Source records
*** Block opens ***

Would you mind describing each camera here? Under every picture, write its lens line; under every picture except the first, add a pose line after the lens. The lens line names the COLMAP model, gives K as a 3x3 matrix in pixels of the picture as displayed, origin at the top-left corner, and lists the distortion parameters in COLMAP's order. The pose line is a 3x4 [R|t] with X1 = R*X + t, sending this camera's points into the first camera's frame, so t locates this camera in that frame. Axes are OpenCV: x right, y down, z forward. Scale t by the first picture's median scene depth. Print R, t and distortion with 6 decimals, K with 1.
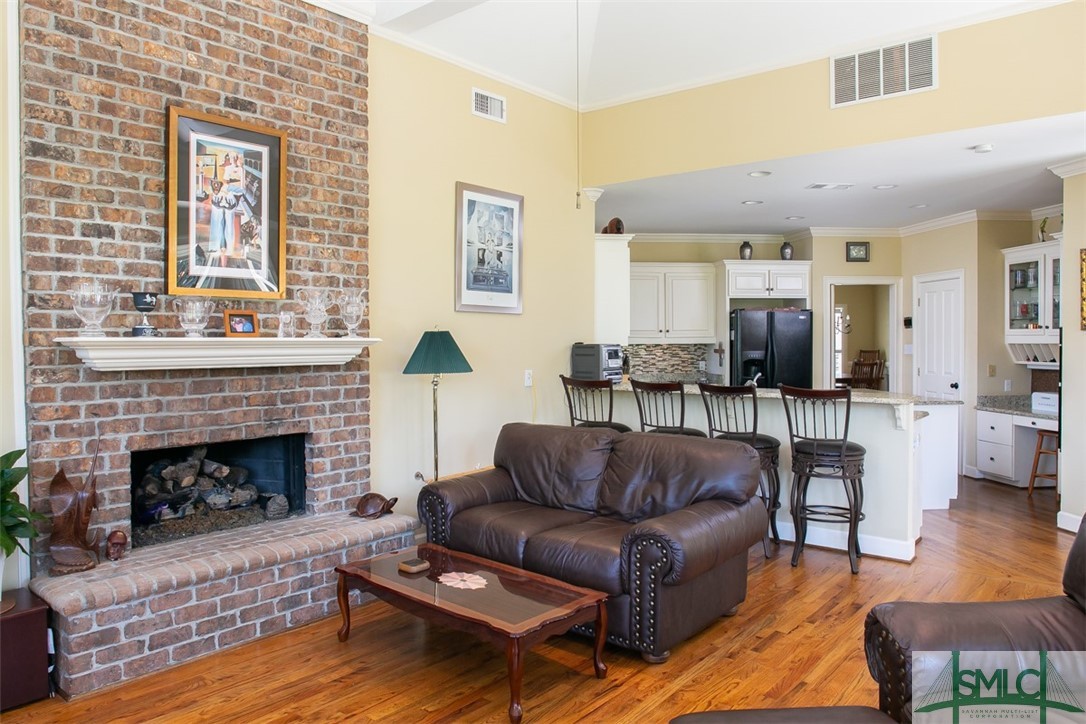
lens RADIAL K [[753.9, 0, 536.7], [0, 753.9, 343.5], [0, 0, 1]] dist [-0.056277, 0.040811]
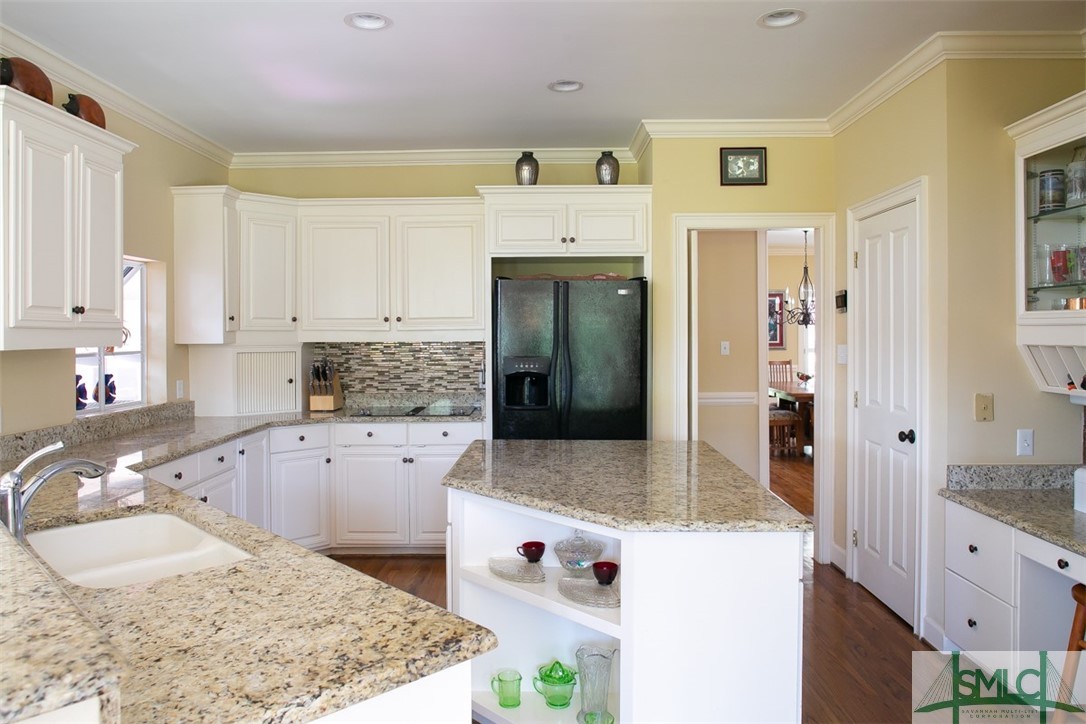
lens RADIAL K [[753.9, 0, 536.7], [0, 753.9, 343.5], [0, 0, 1]] dist [-0.056277, 0.040811]
pose [[0.993355, 0.002903, -0.115055, 0.347887], [-0.002092, 0.999972, 0.007167, -0.002734], [0.115073, -0.006879, 0.993333, 0.465632]]
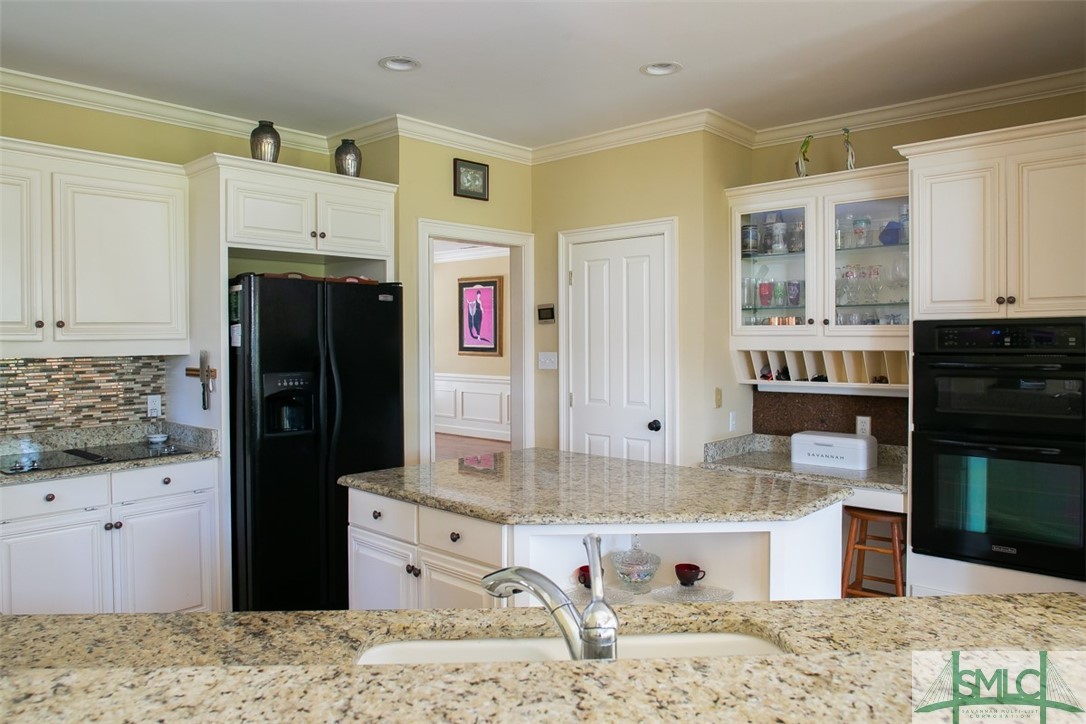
lens RADIAL K [[752.0, 0, 542.6], [0, 752.0, 352.1], [0, 0, 1]] dist [-0.061452, 0.038916]
pose [[0.740027, -0.011679, 0.672476, 0.105680], [0.006573, 0.999927, 0.010133, -0.004559], [-0.672545, -0.003078, 0.740050, 0.570157]]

*** Block closes ***

_Your instructions_
Your response must restate every record above exactly, with each picture omitted.

_Exercise response_
Would you mind describing each camera here? Under every picture, write its lens line; under every picture except the first, add a pose line after the lens. The lens line names the COLMAP model, gives K as a 3x3 matrix in pixels of the picture as displayed, origin at the top-left corner, and lists the distortion parameters in COLMAP's order. The pose line is a 3x4 [R|t] with X1 = R*X + t, sending this camera's points into the first camera's frame, so t locates this camera in that frame. Axes are OpenCV: x right, y down, z forward. Scale t by the first picture's median scene depth. Print R, t and distortion with 6 decimals, K with 1.
lens RADIAL K [[753.9, 0, 536.7], [0, 753.9, 343.5], [0, 0, 1]] dist [-0.056277, 0.040811]
lens RADIAL K [[753.9, 0, 536.7], [0, 753.9, 343.5], [0, 0, 1]] dist [-0.056277, 0.040811]
pose [[0.993355, 0.002903, -0.115055, 0.347887], [-0.002092, 0.999972, 0.007167, -0.002734], [0.115073, -0.006879, 0.993333, 0.465632]]
lens RADIAL K [[752.0, 0, 542.6], [0, 752.0, 352.1], [0, 0, 1]] dist [-0.061452, 0.038916]
pose [[0.740027, -0.011679, 0.672476, 0.105680], [0.006573, 0.999927, 0.010133, -0.004559], [-0.672545, -0.003078, 0.740050, 0.570157]]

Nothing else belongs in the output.